%%

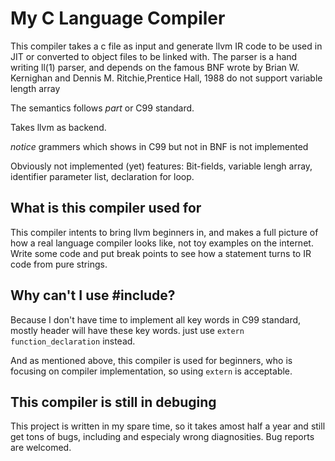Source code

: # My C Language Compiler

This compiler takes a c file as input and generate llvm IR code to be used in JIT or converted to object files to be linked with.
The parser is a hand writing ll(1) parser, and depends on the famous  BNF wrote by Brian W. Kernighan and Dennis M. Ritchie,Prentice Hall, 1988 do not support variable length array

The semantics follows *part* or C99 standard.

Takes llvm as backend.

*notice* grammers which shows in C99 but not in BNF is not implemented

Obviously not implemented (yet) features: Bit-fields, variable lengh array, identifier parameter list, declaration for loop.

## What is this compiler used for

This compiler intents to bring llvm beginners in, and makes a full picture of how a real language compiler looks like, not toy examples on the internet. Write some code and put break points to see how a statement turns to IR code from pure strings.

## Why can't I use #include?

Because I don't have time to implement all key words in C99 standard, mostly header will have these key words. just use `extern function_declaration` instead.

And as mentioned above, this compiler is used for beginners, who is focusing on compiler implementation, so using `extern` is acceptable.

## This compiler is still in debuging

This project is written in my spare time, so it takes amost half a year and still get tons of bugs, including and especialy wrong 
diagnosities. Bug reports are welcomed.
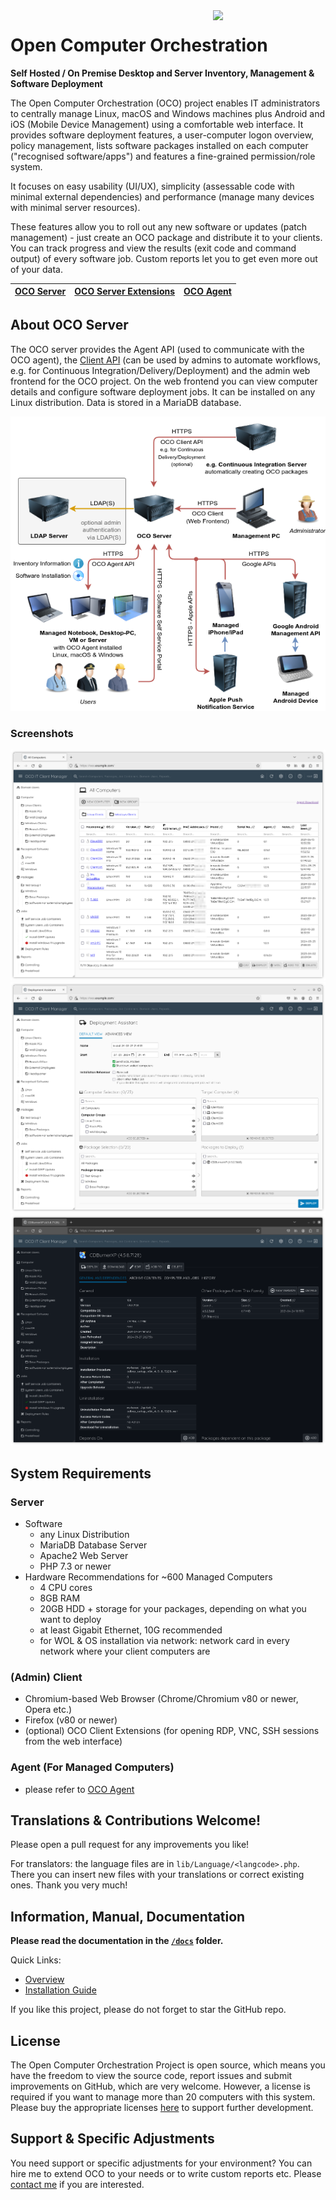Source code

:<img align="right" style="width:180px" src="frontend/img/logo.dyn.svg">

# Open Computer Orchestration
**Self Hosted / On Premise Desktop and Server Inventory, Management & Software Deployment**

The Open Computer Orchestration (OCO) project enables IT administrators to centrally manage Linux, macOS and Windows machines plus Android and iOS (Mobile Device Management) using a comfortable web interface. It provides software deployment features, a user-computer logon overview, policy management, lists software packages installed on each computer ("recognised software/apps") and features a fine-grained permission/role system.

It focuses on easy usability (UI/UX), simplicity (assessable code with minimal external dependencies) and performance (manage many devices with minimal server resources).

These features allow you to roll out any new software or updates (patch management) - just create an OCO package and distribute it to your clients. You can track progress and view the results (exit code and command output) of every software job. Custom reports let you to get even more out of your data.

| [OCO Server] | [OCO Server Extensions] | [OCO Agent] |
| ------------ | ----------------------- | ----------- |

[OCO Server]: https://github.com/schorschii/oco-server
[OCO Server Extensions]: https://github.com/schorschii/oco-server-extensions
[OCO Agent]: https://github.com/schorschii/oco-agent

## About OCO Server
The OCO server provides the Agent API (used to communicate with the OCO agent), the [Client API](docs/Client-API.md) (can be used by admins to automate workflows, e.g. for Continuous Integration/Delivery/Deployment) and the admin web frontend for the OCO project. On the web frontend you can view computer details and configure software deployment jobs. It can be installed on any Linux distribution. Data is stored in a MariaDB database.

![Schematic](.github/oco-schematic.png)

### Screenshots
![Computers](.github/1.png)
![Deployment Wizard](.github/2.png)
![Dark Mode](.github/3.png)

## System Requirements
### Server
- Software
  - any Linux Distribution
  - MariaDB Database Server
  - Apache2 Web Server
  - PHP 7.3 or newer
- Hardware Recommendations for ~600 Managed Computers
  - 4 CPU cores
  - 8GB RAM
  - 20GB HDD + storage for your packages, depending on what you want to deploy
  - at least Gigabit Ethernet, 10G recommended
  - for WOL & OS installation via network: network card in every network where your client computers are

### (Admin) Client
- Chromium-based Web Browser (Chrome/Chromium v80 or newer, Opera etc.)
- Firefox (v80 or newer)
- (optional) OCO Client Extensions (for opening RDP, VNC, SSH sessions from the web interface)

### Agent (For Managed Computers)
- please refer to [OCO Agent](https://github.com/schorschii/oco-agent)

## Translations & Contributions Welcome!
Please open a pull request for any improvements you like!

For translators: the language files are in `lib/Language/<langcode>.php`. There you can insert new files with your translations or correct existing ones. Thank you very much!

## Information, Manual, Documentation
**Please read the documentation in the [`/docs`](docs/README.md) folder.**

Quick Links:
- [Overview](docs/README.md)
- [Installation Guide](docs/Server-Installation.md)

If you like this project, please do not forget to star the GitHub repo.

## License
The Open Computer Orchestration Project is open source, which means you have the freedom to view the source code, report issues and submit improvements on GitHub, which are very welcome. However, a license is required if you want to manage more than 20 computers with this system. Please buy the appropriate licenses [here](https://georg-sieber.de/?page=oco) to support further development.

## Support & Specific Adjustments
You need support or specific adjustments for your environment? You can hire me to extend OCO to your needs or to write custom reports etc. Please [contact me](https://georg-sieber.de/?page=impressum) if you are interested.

%%

_TASK INSTRUCTIONS_
The lines holding the string "time" are what is needed from the material above.

_YOUR RESPONSE_
Because I don't have time to implement all key words in C99 standard, mostly header will have these key words. just use `extern function_declaration` instead.
This project is written in my spare time, so it takes amost half a year and still get tons of bugs, including and especialy wrong 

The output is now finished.